Radical Buddhist group threatens evangelicals in Sri Lanka
Sixty churches and prayer centers targeted so far this year
ucanews.com reporter, Colombo
July 19, 2014
A Buddhist hardline group has carried out a campaign against evangelical churches in a Sri Lankan town and warned them to cease their religious activities in majority Buddhist villages.
Ravana Balaya, a radical Sinhalese Buddhist nationalist organization, visited more than 20 evangelical prayer services from July 15 to 19 in Polonnaruwa and told pastors to stop holding services and cease trying to convert Buddhists and Hindus, according to the Venerable Ittekande Saddhatissa Thero, General Secretary of Ravana Balaya.
“We have gotten hundreds of complaints from Buddhists and Hindus that evangelical pastors convert Buddhists to their religion and offer gifts and money to them,” he said. “If the evangelical churches fail to stop their mission, we will take legal action against their prayer centers.”
Saddhatissa Thero said that 20 monks and some Hindu priests had taken part in the campaign.
“Some of the pastors agreed with us to remove their prayer centers from Buddhist villages, but some opposed the suggestion,” he said.

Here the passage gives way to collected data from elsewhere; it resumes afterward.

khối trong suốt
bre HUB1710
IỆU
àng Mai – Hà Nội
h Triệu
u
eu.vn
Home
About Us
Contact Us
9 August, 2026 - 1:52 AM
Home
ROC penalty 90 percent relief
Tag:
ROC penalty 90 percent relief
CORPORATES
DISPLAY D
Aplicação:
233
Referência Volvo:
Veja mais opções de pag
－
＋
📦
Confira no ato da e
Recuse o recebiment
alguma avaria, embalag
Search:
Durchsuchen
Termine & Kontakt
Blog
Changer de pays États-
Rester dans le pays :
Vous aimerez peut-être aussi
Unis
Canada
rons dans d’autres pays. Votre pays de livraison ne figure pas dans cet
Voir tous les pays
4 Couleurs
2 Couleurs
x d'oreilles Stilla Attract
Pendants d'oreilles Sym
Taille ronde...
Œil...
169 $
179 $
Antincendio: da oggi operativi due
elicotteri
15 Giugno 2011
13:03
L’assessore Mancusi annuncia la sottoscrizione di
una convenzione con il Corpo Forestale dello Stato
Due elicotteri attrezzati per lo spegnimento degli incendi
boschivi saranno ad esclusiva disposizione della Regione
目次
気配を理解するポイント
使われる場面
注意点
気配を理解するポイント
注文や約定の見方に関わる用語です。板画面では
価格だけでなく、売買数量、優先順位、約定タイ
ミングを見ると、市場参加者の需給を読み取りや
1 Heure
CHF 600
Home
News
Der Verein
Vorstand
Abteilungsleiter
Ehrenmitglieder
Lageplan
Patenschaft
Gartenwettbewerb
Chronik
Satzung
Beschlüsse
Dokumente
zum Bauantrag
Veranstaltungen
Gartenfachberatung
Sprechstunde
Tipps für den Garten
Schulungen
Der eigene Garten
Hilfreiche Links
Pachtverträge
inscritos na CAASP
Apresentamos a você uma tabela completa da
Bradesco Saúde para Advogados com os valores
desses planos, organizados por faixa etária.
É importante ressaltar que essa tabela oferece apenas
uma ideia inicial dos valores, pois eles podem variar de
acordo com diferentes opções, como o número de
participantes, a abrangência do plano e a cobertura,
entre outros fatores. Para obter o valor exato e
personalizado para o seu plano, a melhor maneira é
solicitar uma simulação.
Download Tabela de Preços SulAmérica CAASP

So far in 2014, about 60 churches and evangelical prayer centers have been targeted while 105 were attacked in 2013, according to the National Christian Evangelical Alliance (NCEASL).
“Many pastors have been beaten and threatened to halt their prayer meetings,” said Godfrey Yogarajah, General Secretary of NCEASL.
“People have logged complaints in police stations but it is very rare that culprits are identified,” he said.
“Many of the mobs who have attacked prayer gatherings have been led by Buddhist monks,” said Yogarajah, adding that monks have faced no legal repercussions for these acts of violence.
The government launched a special police unit in April to address the rising religious tensions between Christians, Muslims and the Buddhist majority.
Pastor O.S. Fernando, president of the Pastors’ Fellowship Group in Polonnruwa, denied allegations that evangelical groups had offered money or gifts to converts or potential converts.
“We never convert by force [or] put up new houses to attract the faithful. It’s their own decision,” he said.
At least some of the tension has resulted from misunderstandings.
“While a pastor was putting up a new house, Buddhists monks had misunderstood that it was a new prayer center and so they lodged a complaint,” he said. “Over 150 people came with Buddhist monks to stop construction of the new building.”
“Now the pastor has been given police security,” he said, but added that “many pastors fear to work in the area now.”